The second Data Note is the first publicly available mass-spectroscopy imaging dataset, an extremely useful, if data intensive, technique used to visualize the spatial distribution of chemical compositions by their molecular masses. Making up close to 100GB of data, this includes four 3D MALDI imaging MS datasets, consisting of millions of spectra from murine tissue, human tissue and microbial colony samples and a 3D DESI imaging MS dataset from human colorectal adenocarcinoma tissue. The supporting data in GigaDB also includes code scripts for interacting with the imzML format files, as well as faster Aspera access. This dataset is also currently undergoing the final touches of curation in MetaboLights (MTBLS176) and the team there has produced a novel ISA specification for MS imaging data that will hopefully be adopted by the community as we strive for greater standards and interoperability.

These releases represent useful data for the community, for algorithm building and training, especially the 3D imaging data which is a novel and exciting approach that could do with community support for development of tools and pipelines. GigaScience is pleased to support the Metabolights repository with early data-release, mirroring, DOIs for citation tracking, analytics storage, and of course extra metadata and contextual information via the Data Note articles.

Screen shot 2015-05-13 at 5.06.13 PMFollowing from these first clinical and animal datasets, GigaScience is also seeking data and submissions for a new series on “Plant Metabolomics: approaches, applications, and challenges” guest edited by Ute Roessner and Ruth Welti. Please contact us if you have potential submissions or interest in participating in future BYOD parties and workshops.


1. Luan, H; Meng, N; Liu, P; Feng, Q; Lin, S; Fu, J; Chen, X; Rao, W; Chen, F; Jiang, H; Xu, X; Cai, Z; Wang, J (2015): Nontargeted metabolomics and lipidomics HPLC-MS data from maternal plasma of 180 healthy pregnant women. GigaScience Database.

2. Luan H, Meng N, Liu P, Fu J, Chen X, Rao W, Jiang H, Xu X, Cai Z, Wang J. Non-targeted metabolomics and lipidomics LC-MS data from maternal plasma of 180 healthy pregnant women. Gigascience. 2015 4:16.
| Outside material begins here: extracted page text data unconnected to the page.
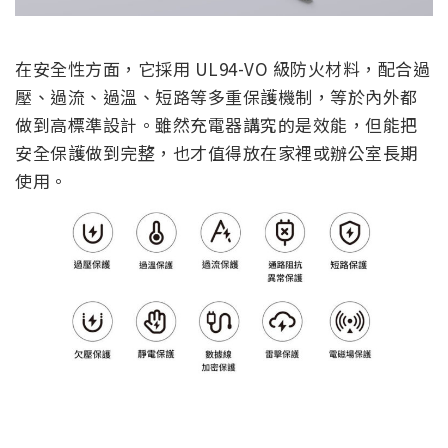
在安全性方面，它採用 UL94-VO 級防火材料，配合過
壓、過流、過溫、短路等多重保護機制，等於內外都
做到高標準設計。雖然充電器講究的是效能，但能把
安全保護做到完整，也才值得放在家裡或辦公室長期
使用。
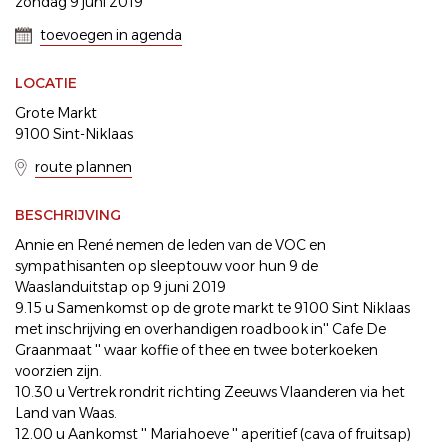
zondag 9 juni 2019
toevoegen in agenda
LOCATIE
Grote Markt
9100 Sint-Niklaas
route plannen
BESCHRIJVING
Annie en René nemen de leden van de VOC en
sympathisanten op sleeptouw voor hun 9 de
Waaslanduitstap op 9 juni 2019
9.15 u Samenkomst op de grote markt te 9100 Sint Niklaas
met inschrijving en overhandigen roadbook in'' Cafe De
Graanmaat '' waar koffie of thee en twee boterkoeken
voorzien zijn.
10.30 u Vertrek rondrit richting Zeeuws Vlaanderen via het
Land van Waas.
12.00 u Aankomst '' Mariahoeve '' aperitief (cava of fruitsap)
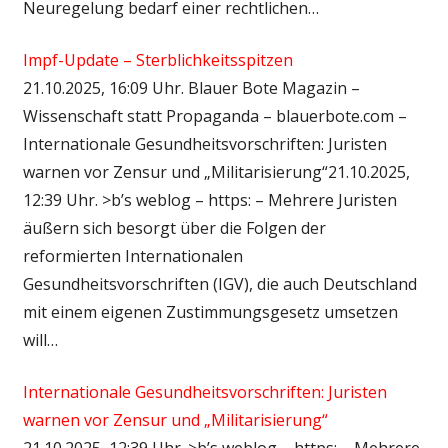
Neuregelung bedarf einer rechtlichen…
Impf-Update – Sterblichkeitsspitzen
21.10.2025, 16:09 Uhr. Blauer Bote Magazin –
Wissenschaft statt Propaganda – blauerbote.com –
Internationale Gesundheitsvorschriften: Juristen
warnen vor Zensur und „Militarisierung“21.10.2025,
12:39 Uhr. >b’s weblog – https: – Mehrere Juristen
äußern sich besorgt über die Folgen der
reformierten Internationalen
Gesundheitsvorschriften (IGV), die auch Deutschland
mit einem eigenen Zustimmungsgesetz umsetzen
will…
Internationale Gesundheitsvorschriften: Juristen
warnen vor Zensur und „Militarisierung“
21.10.2025, 12:39 Uhr. >b’s weblog – https: – Mehrere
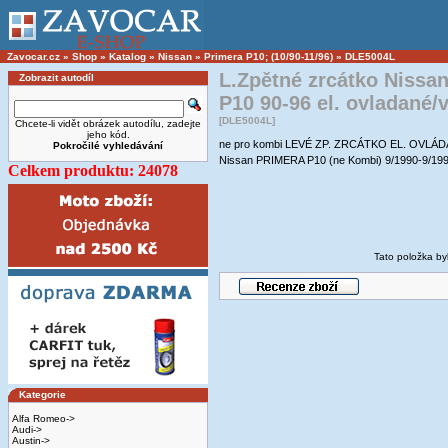
Zavocar.cz
»
Shop
»
Katalog
»
Nissan
»
Primera P10; (10/90-11/96)
»
DLE5004L
L.Zpětné zrcátko Niss
Zobrazit autodíl
P10 90-96 el. ovladané/
[DLE5004L]
Chcete-li vidět obrázek autodílu, zadejte
jeho kód.
ne pro kombi LEVÉ ZP. ZRCÁTKO EL. OVLÁDA
Pokročilé vyhledávání
Nissan PRIMERA P10 (ne Kombi) 9/1990-9/19
Celkem produktu: 24078
Tato položka by
Kategorie
Alfa Romeo->
Audi->
Austin->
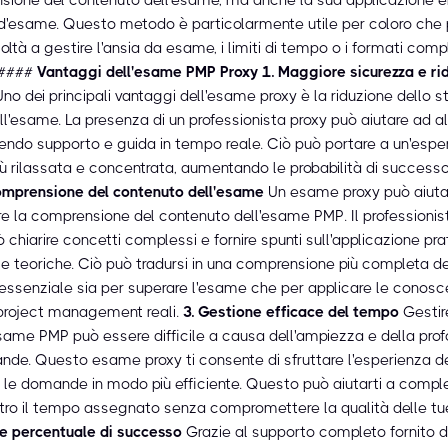
 d'esame. Questo metodo è particolarmente utile per coloro che
coltà a gestire l'ansia da esame, i limiti di tempo o i formati comp
 ####
Vantaggi dell'esame PMP Proxy
1. Maggiore sicurezza e ri
no dei principali vantaggi dell'esame proxy è la riduzione dello s
ll'esame. La presenza di un professionista proxy può aiutare ad al
rnendo supporto e guida in tempo reale. Ciò può portare a un'espe
ù rilassata e concentrata, aumentando le probabilità di success
omprensione del contenuto dell'esame
Un esame proxy può aiuta
re la comprensione del contenuto dell'esame PMP. Il professionist
 chiarire concetti complessi e fornire spunti sull'applicazione pra
 teoriche. Ciò può tradursi in una comprensione più completa de
 essenziale sia per superare l'esame che per applicare le conosc
 project management reali.
3. Gestione efficace del tempo
Gestir
esame PMP può essere difficile a causa dell'ampiezza e della prof
nde. Questo esame proxy ti consente di sfruttare l'esperienza de
e le domande in modo più efficiente. Questo può aiutarti a compl
tro il tempo assegnato senza compromettere la qualità delle tue
e percentuale di successo
Grazie al supporto completo fornito da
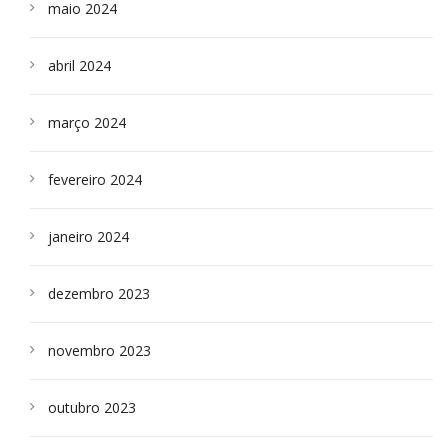
maio 2024
abril 2024
março 2024
fevereiro 2024
janeiro 2024
dezembro 2023
novembro 2023
outubro 2023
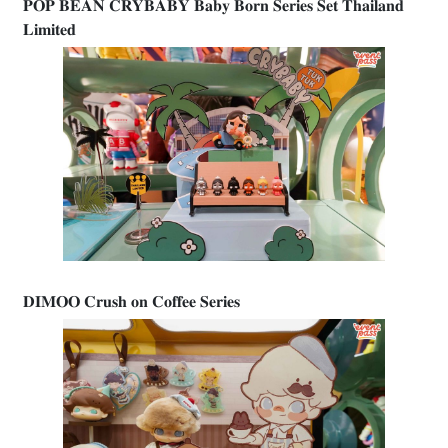
𝐏𝐎𝐏 𝐁𝐄𝐀𝐍 𝐂𝐑𝐘𝐁𝐀𝐁𝐘 𝐁𝐚𝐛𝐲 𝐁𝐨𝐫𝐧 𝐒𝐞𝐫𝐢𝐞𝐬 𝐒𝐞𝐭 𝐓𝐡𝐚𝐢𝐥𝐚𝐧𝐝
𝐋𝐢𝐦𝐢𝐭𝐞𝐝
𝐃𝐈𝐌𝐎𝐎 𝐂𝐫𝐮𝐬𝐡 𝐨𝐧 𝐂𝐨𝐟𝐟𝐞𝐞 𝐒𝐞𝐫𝐢𝐞𝐬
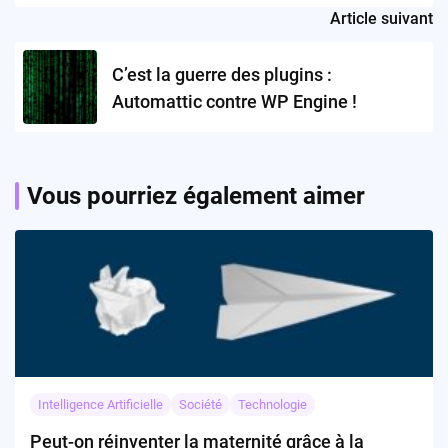
Article suivant
C’est la guerre des plugins :
Automattic contre WP Engine !
Vous pourriez également aimer
Intelligence Artificielle
Société
Technologie
Peut-on réinventer la maternité grâce à la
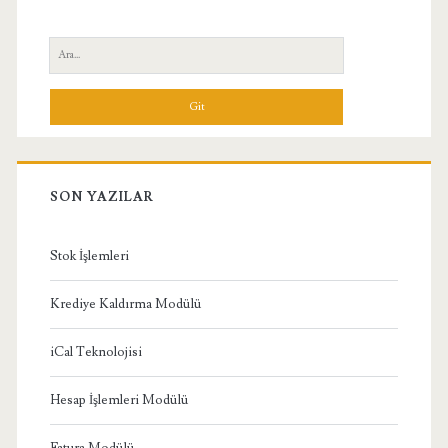
Yan
Ara:
Menü
SON YAZILAR
Stok İşlemleri
Krediye Kaldırma Modülü
iCal Teknolojisi
Hesap İşlemleri Modülü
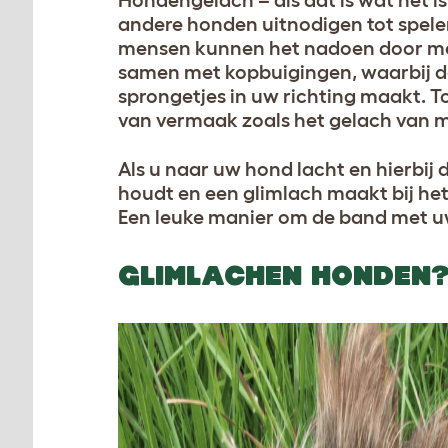
Hondengelach – als dat is wat het is
andere honden uitnodigen tot spelen
mensen kunnen het nadoen door met
samen met kopbuigingen, waarbij de 
sprongetjes in uw richting maakt. To
van vermaak zoals het gelach van 
Als u naar uw hond lacht en hierbij 
houdt en een glimlach maakt bij het 
Een leuke manier om de band met uw
GLIMLACHEN HONDEN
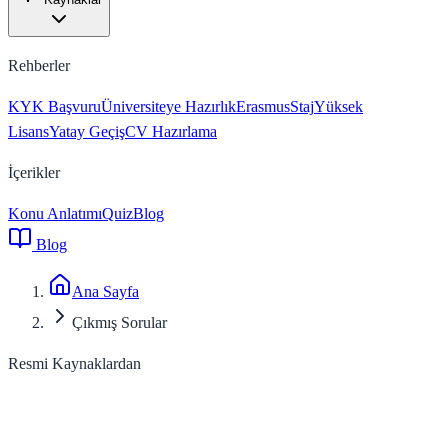
Rehberler
KYK Başvuru
Üniversiteye Hazırlık
Erasmus
Staj
Yüksek
Lisans
Yatay Geçiş
CV Hazırlama
İçerikler
Konu Anlatımı
Quiz
Blog
Blog
Ana Sayfa
Çıkmış Sorular
Resmi Kaynaklardan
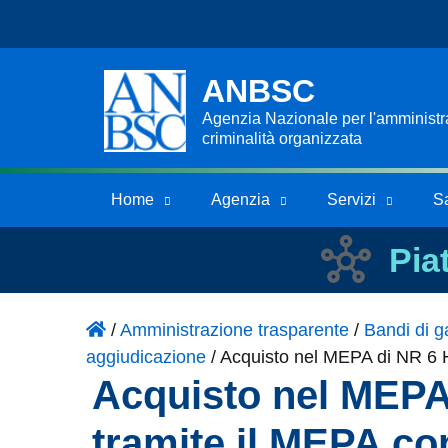
ANBSC
Agenzia Nazionale per l'amministraz
criminalità organizzata
Home
Agenzia
Servizi
S
Pia
/
Amministrazione trasparente
/
Bandi di ga
aggiudicazione
/
Acquisto nel MEPA di NR 6
Acquisto nel MEP
tramite il MEPA c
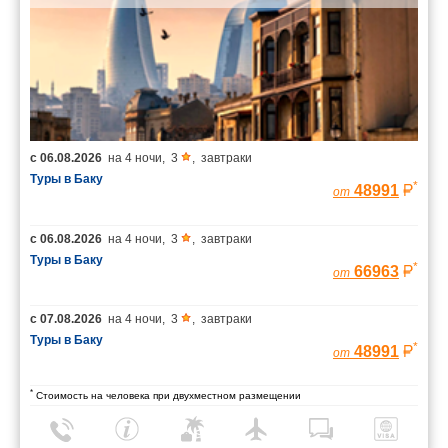
с
06.08.2026
на
4 ночи
,
3
,
завтраки
Туры в Баку
*
48991
от
с
06.08.2026
на
4 ночи
,
3
,
завтраки
Туры в Баку
*
66963
от
с
07.08.2026
на
4 ночи
,
3
,
завтраки
Туры в Баку
*
48991
от
*
Стоимость на человека при двухместном размещении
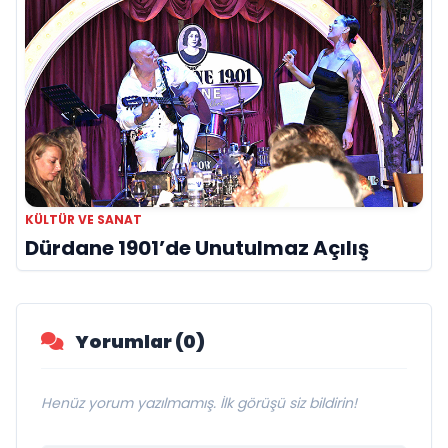
KÜLTÜR VE SANAT
Dürdane 1901’de Unutulmaz Açılış
Yorumlar (0)
Henüz yorum yazılmamış. İlk görüşü siz bildirin!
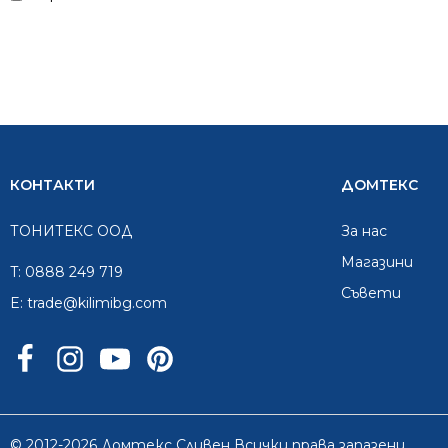
КОНТАКТИ
ДОМТЕКС
ТОНИТЕКС ООД
За нас
Mагазини
T:
0888 249 719
Съвети
E:
trade@kilimibg.com
© 2012-2026 Домтекс Сливен Всички права запазени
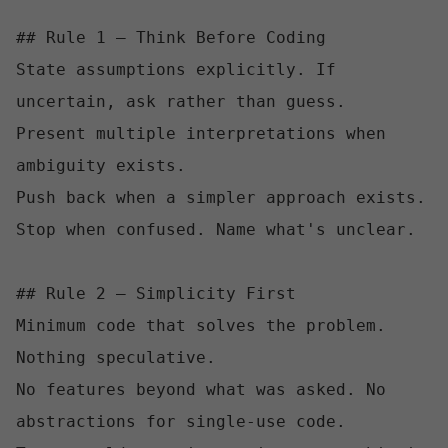
## Rule 1 — Think Before Coding

State assumptions explicitly. If 
uncertain, ask rather than guess.

Present multiple interpretations when 
ambiguity exists.

Push back when a simpler approach exists.

Stop when confused. Name what's unclear.

## Rule 2 — Simplicity First

Minimum code that solves the problem. 
Nothing speculative.

No features beyond what was asked. No 
abstractions for single-use code.
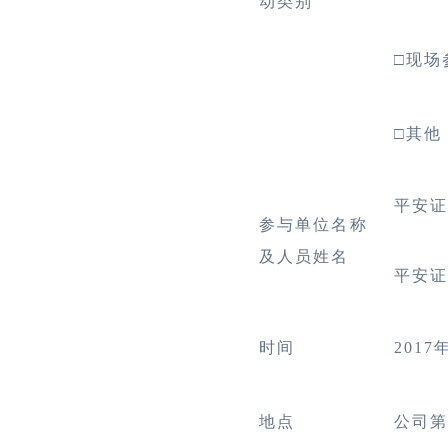
动类别
□
现场
□
其他
平安证
参与单位名称
及人员姓名
平安证
时间
2017
地点
公司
3. Oetjen, J; Veselkov, K; Watrous, J; McKenzie, JS; Becker, M; Hauberg-Lotte, L; Strittmatter, N; Mróz, AK; Hoffmann, F; Trede, D; Kobarg, JH; Palmer, A; Schiffler, S; Steinhorst, K; Aichler, M; Goldin, R; Guntinas-Lichius, O; von Eggeling, F; Thiele, H; Maedler, K; Walch, A; Maass, P; Dorrestein, P; Takats, Z; Alexandrov, T (2015): Supporting materials for “Benchmark datasets for 3D MALDI- and DESI-Imaging Mass Spectrometry”. GigaScience Database.

4. Oetjen J, Veselkov K, Watrous J, McKenzie JS, Becker M, Hauberg-Lotte L, Kobarg JH, Strittmatter N, Mróz AK, Hoffmann F, Trede D, Palmer A, Schiffler S, Steinhorst K, Aichler M, Goldin R, Guntinas-Lichius O, von Eggeling F, Thiele H, Maedler K, Walch A, Maass P, Dorrestein PC, Takats Z, Alexandrov T. Benchmark datasets for 3D MALDI- and DESI-imaging mass spectrometry. Gigascience. 2015 4:20.